Generalized linear regression training

Perform generalized linear regression to generate predictions, or to model the relationship of a dependent variable to a set of explanatory variables. Identifying and measuring relationships can lead to a better understanding of what is happening in a place, a prediction that something might happen in a place, or an investigation into why something happened in the place where it happened. The regression model extends the distribution of dependent variable to exponential distribution (Gaussian distribution, Bernoulli distribution, Poisson distribution), and can deal with the regression analysis of some common discrete and continuous random variables, especially the attribute data and discrete data. It has advantages in solving the problem of discontinuous and non-numerical variables.

The data Training Procedure of the generalized linear regression method can be used to obtain the corresponding model according to the data characteristics, and then used for prediction.
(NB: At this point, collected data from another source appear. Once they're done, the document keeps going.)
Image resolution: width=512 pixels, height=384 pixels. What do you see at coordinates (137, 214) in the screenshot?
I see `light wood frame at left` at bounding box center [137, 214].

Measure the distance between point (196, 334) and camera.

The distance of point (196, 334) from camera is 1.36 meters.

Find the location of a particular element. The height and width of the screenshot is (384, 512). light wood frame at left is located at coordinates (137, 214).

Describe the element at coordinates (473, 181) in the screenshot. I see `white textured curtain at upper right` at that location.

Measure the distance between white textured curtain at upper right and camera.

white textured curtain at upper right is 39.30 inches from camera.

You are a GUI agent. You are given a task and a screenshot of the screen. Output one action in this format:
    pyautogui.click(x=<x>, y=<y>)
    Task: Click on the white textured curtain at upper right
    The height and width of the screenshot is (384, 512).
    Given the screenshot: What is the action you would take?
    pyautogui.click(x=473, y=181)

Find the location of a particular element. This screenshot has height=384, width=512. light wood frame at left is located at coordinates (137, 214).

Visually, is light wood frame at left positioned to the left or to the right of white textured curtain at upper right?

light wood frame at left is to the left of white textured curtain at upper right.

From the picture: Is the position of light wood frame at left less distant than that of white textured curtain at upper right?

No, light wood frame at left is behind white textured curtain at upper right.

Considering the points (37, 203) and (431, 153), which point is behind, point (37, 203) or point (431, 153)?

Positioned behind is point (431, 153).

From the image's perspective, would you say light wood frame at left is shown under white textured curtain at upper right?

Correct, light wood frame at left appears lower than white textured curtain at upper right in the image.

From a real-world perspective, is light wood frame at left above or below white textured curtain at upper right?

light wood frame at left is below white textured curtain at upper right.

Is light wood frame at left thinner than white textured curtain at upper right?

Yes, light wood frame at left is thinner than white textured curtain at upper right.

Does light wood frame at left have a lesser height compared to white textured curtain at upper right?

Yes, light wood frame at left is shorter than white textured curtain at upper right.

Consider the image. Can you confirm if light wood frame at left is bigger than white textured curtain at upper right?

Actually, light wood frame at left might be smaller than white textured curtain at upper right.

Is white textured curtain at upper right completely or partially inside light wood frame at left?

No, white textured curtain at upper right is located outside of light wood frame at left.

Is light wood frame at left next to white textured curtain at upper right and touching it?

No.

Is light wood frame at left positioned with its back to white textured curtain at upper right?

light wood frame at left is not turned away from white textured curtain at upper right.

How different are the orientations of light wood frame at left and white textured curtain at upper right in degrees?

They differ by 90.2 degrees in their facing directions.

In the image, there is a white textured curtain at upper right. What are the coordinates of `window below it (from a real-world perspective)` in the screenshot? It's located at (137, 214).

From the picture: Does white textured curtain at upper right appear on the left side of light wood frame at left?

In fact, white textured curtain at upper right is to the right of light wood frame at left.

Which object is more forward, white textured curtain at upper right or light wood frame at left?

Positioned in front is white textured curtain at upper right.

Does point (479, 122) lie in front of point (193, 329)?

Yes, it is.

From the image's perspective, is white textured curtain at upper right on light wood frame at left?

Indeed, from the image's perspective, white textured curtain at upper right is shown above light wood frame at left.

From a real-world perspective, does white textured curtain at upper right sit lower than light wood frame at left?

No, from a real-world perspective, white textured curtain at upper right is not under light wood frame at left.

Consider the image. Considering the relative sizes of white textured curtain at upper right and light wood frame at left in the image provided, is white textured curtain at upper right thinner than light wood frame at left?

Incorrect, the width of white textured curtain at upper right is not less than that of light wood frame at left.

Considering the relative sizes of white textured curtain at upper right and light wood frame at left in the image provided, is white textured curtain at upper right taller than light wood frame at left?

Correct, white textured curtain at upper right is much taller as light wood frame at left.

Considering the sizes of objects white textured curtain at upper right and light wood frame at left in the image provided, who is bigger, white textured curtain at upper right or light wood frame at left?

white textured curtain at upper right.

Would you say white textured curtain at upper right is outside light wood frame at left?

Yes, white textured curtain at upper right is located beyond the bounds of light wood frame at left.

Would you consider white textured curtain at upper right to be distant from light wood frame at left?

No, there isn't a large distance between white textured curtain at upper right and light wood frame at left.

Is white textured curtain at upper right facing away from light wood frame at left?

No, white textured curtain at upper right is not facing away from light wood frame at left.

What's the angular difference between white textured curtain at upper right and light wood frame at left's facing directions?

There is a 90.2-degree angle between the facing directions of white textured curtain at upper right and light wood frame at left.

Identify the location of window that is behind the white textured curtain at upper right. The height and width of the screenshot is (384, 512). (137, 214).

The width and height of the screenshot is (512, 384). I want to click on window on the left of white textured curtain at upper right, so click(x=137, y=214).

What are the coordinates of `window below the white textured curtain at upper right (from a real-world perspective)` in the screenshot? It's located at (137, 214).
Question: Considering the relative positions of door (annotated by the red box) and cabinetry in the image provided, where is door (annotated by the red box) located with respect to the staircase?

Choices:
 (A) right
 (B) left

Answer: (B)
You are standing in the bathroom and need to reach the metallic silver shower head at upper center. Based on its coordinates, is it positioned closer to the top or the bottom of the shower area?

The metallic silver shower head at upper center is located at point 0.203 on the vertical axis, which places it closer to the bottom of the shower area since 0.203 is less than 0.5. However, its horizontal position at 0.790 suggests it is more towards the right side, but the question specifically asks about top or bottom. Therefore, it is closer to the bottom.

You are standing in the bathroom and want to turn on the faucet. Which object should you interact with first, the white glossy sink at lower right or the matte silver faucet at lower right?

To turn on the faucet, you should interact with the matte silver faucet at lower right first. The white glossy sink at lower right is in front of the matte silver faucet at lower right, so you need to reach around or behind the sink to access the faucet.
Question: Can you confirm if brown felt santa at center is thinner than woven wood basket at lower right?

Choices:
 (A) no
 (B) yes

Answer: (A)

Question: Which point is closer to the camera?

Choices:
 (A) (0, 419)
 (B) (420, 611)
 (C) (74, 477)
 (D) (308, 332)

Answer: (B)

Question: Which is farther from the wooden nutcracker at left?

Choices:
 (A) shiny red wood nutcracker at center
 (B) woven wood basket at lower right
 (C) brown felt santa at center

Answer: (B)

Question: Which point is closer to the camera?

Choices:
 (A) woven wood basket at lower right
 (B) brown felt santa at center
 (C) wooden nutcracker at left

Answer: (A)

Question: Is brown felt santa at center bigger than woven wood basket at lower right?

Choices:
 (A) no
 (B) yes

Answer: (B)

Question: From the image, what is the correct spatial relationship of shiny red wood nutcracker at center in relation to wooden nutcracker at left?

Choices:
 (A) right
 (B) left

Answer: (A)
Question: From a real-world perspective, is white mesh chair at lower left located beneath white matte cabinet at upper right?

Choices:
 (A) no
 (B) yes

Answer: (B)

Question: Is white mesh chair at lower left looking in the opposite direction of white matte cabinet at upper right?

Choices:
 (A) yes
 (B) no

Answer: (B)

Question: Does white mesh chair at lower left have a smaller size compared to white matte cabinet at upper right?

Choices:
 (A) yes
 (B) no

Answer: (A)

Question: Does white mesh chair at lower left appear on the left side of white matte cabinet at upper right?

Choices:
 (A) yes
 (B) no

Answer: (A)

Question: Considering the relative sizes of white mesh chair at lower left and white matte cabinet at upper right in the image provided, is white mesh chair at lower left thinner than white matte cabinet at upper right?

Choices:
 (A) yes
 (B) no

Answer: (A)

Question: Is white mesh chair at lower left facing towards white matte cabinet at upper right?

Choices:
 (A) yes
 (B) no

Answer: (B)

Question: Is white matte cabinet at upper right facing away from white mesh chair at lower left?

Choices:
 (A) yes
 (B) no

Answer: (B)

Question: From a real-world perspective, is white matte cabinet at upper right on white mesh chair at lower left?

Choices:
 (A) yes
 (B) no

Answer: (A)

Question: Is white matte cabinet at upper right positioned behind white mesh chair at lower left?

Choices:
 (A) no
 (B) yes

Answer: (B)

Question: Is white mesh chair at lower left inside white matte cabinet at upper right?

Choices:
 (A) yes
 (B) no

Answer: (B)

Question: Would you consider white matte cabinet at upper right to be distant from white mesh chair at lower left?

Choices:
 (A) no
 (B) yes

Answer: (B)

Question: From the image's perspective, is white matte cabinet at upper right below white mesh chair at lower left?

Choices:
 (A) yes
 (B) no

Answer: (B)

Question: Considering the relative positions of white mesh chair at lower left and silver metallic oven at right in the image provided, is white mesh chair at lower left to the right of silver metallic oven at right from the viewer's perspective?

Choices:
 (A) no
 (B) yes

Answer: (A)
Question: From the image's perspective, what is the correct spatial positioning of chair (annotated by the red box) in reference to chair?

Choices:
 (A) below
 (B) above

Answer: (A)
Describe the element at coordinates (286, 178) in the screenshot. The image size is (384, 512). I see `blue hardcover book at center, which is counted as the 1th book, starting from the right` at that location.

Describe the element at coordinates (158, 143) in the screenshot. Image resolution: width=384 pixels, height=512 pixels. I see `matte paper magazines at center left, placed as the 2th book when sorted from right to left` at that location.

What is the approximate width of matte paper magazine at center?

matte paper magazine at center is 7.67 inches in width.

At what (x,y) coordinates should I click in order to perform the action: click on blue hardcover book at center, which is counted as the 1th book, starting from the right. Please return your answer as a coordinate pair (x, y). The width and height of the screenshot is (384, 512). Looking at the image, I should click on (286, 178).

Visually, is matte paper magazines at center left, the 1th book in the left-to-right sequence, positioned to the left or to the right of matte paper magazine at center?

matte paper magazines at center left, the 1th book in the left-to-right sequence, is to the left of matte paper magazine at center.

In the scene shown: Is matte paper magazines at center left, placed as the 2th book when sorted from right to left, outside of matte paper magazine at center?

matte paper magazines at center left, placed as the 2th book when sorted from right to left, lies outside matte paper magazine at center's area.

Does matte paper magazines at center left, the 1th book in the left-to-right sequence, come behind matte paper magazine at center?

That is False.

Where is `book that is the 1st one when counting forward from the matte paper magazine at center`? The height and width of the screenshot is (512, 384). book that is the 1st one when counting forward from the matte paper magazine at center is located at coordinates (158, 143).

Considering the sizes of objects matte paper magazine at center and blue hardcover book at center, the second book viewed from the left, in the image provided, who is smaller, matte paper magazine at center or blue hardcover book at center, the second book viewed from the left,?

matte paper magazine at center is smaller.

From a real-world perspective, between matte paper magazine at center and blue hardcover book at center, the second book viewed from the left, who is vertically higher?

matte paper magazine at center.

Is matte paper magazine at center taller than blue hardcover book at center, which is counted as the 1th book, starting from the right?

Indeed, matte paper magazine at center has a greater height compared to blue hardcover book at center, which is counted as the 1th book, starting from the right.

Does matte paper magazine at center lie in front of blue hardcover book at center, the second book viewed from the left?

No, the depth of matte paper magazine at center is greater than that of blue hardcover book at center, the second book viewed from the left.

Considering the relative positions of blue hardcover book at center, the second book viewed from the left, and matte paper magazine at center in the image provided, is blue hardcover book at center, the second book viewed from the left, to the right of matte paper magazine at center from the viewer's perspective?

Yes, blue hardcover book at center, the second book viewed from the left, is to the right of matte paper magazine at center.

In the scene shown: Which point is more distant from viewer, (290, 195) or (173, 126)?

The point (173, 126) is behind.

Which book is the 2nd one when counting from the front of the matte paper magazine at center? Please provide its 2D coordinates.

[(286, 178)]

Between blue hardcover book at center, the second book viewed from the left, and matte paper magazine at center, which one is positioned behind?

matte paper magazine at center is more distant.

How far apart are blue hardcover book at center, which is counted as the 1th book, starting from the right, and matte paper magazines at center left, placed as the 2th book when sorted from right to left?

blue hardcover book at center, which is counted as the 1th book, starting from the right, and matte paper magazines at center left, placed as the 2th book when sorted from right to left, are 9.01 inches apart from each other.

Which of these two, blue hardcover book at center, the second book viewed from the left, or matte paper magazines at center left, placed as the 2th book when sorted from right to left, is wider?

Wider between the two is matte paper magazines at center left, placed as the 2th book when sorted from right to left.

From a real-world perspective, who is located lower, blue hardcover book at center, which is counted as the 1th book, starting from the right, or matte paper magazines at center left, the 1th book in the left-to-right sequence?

When creating a generalized linear regression training task, you need to set the following parameters:

Training Dataset: required parameter. The Dataset to be trained accesses Connection Info, including Data Type, Connect Parameter, Dataset name, etc. You can connect HBase data, dsf data, and Local Data.
Data Query Conditions: optional parameter; the specified data can be filtered out for corresponding analysis according to the Query Conditions; attribute conditions and Spatial Query are supported. E.g. SmID <100 and BBOX(the_geom, 120,30,121,31)。
Explanatory Fields: a required parameter, the field list of explanatory variables, that is, independent variables. Enter the name of the One or More Field of the training Dataset as the explanatory variable of the model, which can help predict the value or category.
Modeling field: a required parameter, namely the dependent variable, the value of the model to be trained. This field corresponds to a known (trained) value of a variable that will be used to make predictions at unknown locations.
Model Type: required parameter, regression type is Gaussian model "Gaussian", Logistic model "Logistic", Poisson model "Poisson". The Model type should be selected based on how the dependent variable is measured and summarized and the range of values it contains.
Distance explanatory variable Dataset: optional parameter, supports point, line and Region Dataset, calculates the Closest distance between the elements of the given Dataset and the elements in the training Dataset, and automatically creates a list of explanatory variables.
Model Save Directory: optional parameter; save the model with good Training Result to this address. If it is empty, the Model will not be saved.

After executing the training task, the following Result Parameter is output:

Variable: The Field array of the generalized linear regression model, which refers to the field of the independent variable in the training model.
coefficient: regression coefficient.
Coefficient Standard Errors: Standard errors of regression coefficients and intercepts.
TStatistic: T-statistic of regression coefficient and intercept.
probability: probability of regression coefficient and intercept.
AIC: AIC criterion of the model (minimum information criterion). Can be used to test model performance and compare regression models. Given the complexity of the model, a model with a lower AIC value will fit the data better. AIC is not an absolute measure of goodness of fit, but is useful for comparing models that apply to the same dependent variable and have different explanatory variables.
dispersion: dispersion of generalized linear regression model.
degree sOfFreedom: degree of freedom.
residualD egree OfFreedomNull: residual degrees of freedom for the null model.
re sidualD egree Of Freedom: residual degrees of freedom.